WHAT THE TASK REQUIRES:
Start at the line below containing "What Do We Do" and stop at the line containing "Office Admin Login". Repeat every line of that stretch exactly, and nothing outside it.

DATASET EXTRACT:

********************

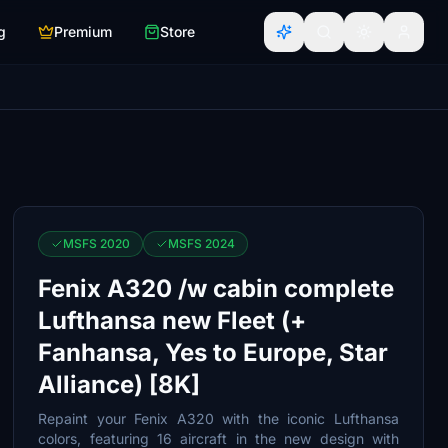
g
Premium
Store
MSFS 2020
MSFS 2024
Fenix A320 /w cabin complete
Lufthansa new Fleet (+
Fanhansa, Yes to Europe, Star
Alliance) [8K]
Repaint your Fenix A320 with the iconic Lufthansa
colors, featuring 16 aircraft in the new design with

********************

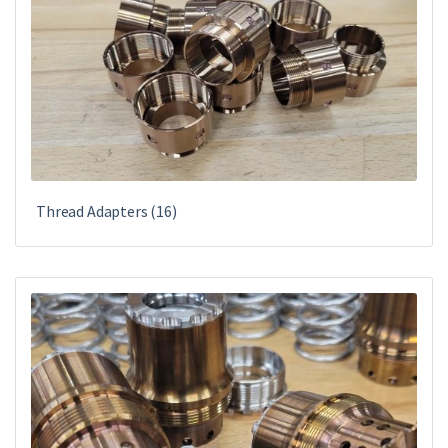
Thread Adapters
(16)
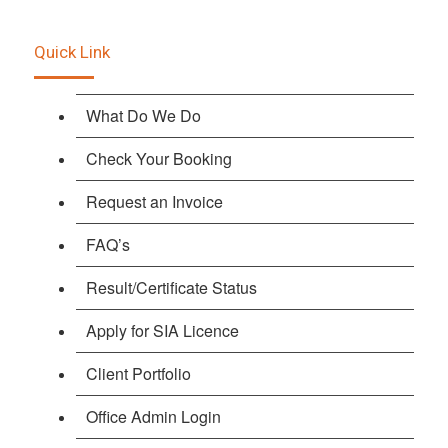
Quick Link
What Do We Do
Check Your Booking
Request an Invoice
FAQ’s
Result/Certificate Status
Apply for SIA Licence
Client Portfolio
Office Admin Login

********************

SOLUTION TO THE EXERCISE:
What Do We Do
Check Your Booking
Request an Invoice
FAQ’s
Result/Certificate Status
Apply for SIA Licence
Client Portfolio
Office Admin Login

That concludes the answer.